Wednesday was not a good day for precious metals, especially for gold, which was caught up in a strong wave of panic selling.
Commodities faced their biggest drop in 11 weeks, led by gold and crude oil, reports Bloomberg. Gold broke through its 200-day moving average ($1,619) this morning for the first time since early 2009.
The Wall Street Journal cites Jon Nadler, senior metals analyst at Kitco Metals, who says a break below the 200-day average usually marks the beginning of a bear market.
Gold is currently trading around $1,575 per ounce. It's a long way from its 52-week high of $1,916.20.
Silver futures, which often shadow gold's moves, closed down 7%, copper lost nearly 5% and palladium sank almost 7%.
Explanations – Demand for Liquidity
CNBC reports "the main reason traders cite for the sell-off is the weaker euro and stronger dollar, making dollar denominated metals more expensive to own."
But that's not the full story. After a "less than stellar year" traders are looking for liquidity, and what better to cash in than gold? After all, gold prices have practically soared, but there's heavy uncertainty if it will ever go higher – the motto has become "time to get out while you still can."
Bloomberg explains the dip as a reaction to mounting concerns that "European leaders are failing to stem the region's debt crisis, eroding demand for energy, metal and crops."
"The panic selling started in gold and spread to oil and base metals because investors are disappointed there's not enough being done by central banks globally," said Nic Johnson of Pacific Investment Management in California.
The Banks' Role
CNBC explains that "normally, banks with gold can usually borrow dollars against their gold holdings for less than they can borrow dollars outright. That is not the case right now."
As a result, banks are lending gold at a premium to dollar rates. "This causes a negative lease rate, an unusual situation which implies underlying concerns about counterparty risk in the system"
Do you think commodities will continue to fall?

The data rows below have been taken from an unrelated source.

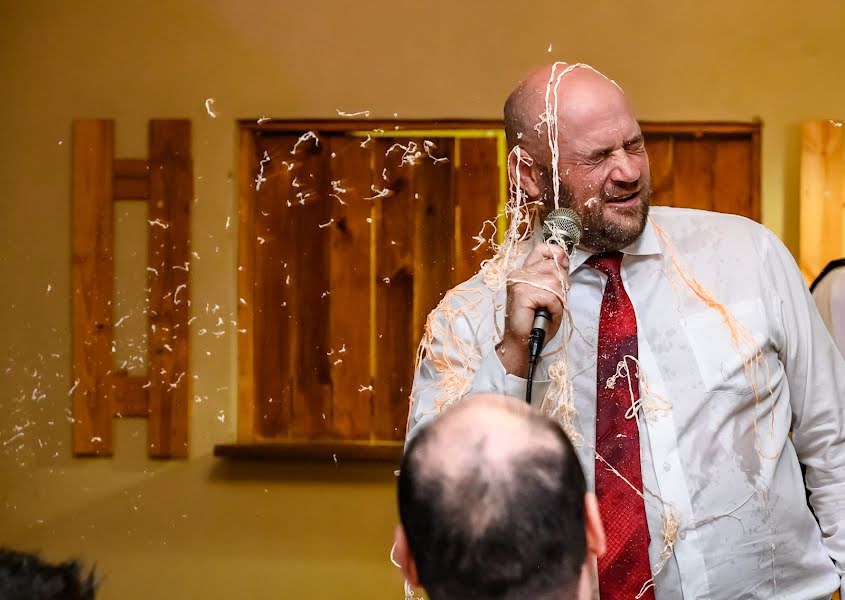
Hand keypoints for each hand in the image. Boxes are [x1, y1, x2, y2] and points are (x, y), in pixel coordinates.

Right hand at [497, 243, 569, 377]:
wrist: (522, 343)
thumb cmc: (535, 322)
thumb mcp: (550, 295)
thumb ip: (555, 277)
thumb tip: (563, 262)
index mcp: (524, 272)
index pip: (542, 249)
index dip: (557, 254)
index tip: (563, 266)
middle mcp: (519, 273)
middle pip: (554, 266)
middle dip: (561, 285)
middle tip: (553, 301)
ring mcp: (519, 281)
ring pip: (555, 281)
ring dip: (558, 300)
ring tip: (548, 310)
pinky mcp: (522, 292)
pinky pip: (552, 296)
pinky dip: (555, 309)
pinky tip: (546, 315)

We were curious what sophisticated investors had to say about this new trend.
To find out, we started with a universe of basic materials stocks. To refine the quality of our list we searched for those with significant buying from the "smart money" investors: insider executives and institutional investors.

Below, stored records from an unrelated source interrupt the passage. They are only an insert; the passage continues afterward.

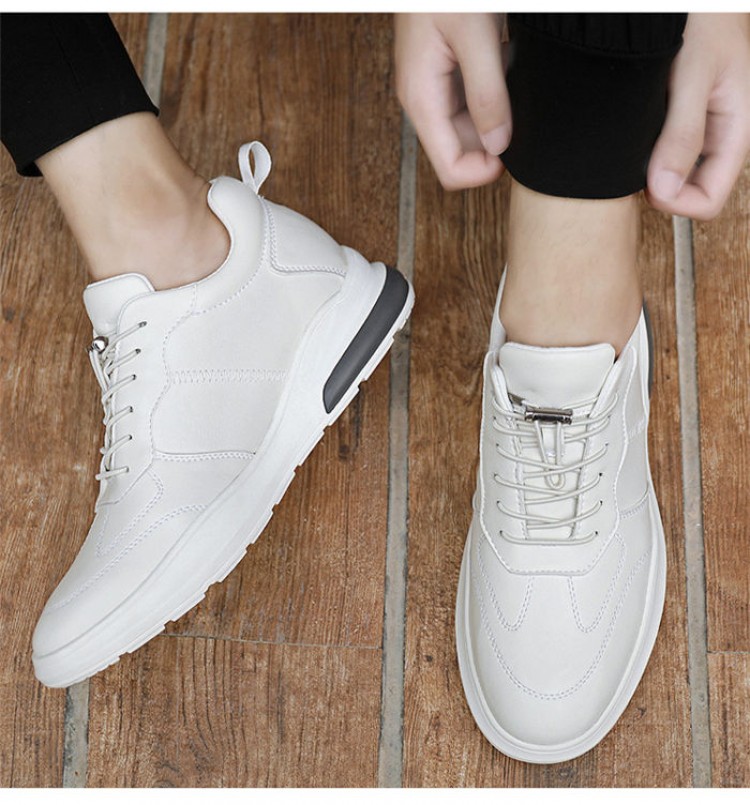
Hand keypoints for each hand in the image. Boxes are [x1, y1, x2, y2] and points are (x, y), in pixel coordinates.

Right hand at [395, 13, 509, 189]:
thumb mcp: (475, 36)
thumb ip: (487, 94)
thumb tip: (499, 144)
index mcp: (422, 99)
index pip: (450, 168)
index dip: (484, 171)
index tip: (514, 153)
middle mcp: (425, 99)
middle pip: (462, 151)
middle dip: (493, 144)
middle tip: (522, 117)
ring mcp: (435, 86)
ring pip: (470, 129)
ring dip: (497, 118)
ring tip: (513, 84)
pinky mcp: (447, 71)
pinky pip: (473, 102)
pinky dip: (495, 95)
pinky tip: (508, 67)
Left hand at [647, 13, 749, 219]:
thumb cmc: (699, 16)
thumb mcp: (693, 74)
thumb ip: (682, 133)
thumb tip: (665, 190)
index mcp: (736, 128)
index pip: (709, 199)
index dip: (677, 203)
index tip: (647, 187)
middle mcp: (718, 133)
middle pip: (689, 191)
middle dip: (660, 189)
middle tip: (631, 169)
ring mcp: (697, 125)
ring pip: (672, 173)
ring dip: (648, 170)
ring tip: (629, 148)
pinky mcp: (676, 115)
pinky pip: (659, 150)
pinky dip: (641, 150)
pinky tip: (629, 134)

Institutional investors have access to sophisticated research, while company insiders know more about their companies than any other investors. When these groups of investors buy a stock, it's a signal to take a second look.
The "smart money" seem to think there's more upside to these basic material stocks–do you agree?

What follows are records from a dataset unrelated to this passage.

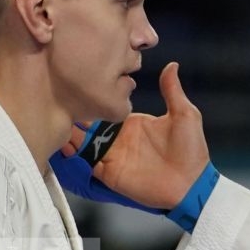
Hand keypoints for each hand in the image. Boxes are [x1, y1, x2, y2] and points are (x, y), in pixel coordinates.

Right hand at [74, 62, 211, 208]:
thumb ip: (172, 90)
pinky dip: (74, 154)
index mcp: (132, 122)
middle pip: (89, 124)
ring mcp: (113, 156)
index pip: (106, 108)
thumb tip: (172, 64)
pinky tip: (64, 143)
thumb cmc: (192, 151)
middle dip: (75, 115)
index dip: (93, 100)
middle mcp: (119, 139)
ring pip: (83, 142)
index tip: (78, 87)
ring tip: (57, 120)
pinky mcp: (109, 174)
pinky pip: (86, 163)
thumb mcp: (185, 115)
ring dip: (70, 133)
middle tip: (60, 102)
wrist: (192, 185)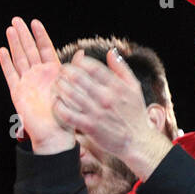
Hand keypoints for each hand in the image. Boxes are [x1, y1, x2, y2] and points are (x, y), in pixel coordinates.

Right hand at [0, 18, 73, 153]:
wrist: (54, 133)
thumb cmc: (67, 114)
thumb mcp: (74, 88)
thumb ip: (75, 69)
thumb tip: (82, 52)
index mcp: (54, 72)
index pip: (45, 48)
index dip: (40, 35)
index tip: (35, 22)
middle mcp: (39, 75)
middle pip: (29, 50)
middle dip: (23, 35)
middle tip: (16, 20)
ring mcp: (27, 82)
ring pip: (19, 58)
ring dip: (14, 44)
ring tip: (10, 29)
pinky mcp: (17, 92)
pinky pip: (10, 74)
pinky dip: (6, 63)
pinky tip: (2, 51)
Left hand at [52, 49, 171, 179]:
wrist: (138, 141)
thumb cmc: (135, 114)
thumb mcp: (135, 87)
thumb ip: (122, 69)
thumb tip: (110, 52)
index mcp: (116, 86)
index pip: (92, 66)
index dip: (79, 61)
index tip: (74, 62)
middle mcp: (106, 97)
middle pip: (78, 77)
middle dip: (66, 71)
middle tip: (62, 71)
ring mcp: (96, 112)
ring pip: (70, 93)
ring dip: (59, 86)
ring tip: (57, 84)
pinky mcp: (89, 127)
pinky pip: (68, 114)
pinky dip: (59, 106)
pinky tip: (57, 102)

List sorted by market cap.
1. Rex Energy Corporation (REXX, Earnings, Analysts, Financials): Operates as an independent oil and gas company in the Appalachian, Illinois, and Denver-Julesburg Basins. Market cap of $602.51M. Net insider purchases over the last six months at 77,325, which represents 0.22% of the company's 34.97M share float. Net institutional shares purchased over the current quarter at 3.7M, which represents 10.58% of the company's share float.
2. Golden Minerals Company (AUMN, Earnings, Analysts, Financials): Engages in the exploration and development of precious metals and other mineral properties in Mexico and South America. Market cap of $195.22M. Net insider purchases over the last six months at 24,500, which represents 0.09% of the company's 28.06M share float. Net institutional shares purchased over the current quarter at 1.3M, which represents 4.63% of the company's share float.
3. Constellation Energy Partners LLC (CEP, Earnings, Analysts, Financials): Engages in the acquisition, development, and production of oil and natural gas properties, as well as related midstream assets. Market cap of $51.11M. Net insider purchases over the last six months at 19,501, which represents 0.14% of the company's 13.46M share float. Net institutional shares purchased over the current quarter at 317.1K, which represents 2.36% of the company's share float.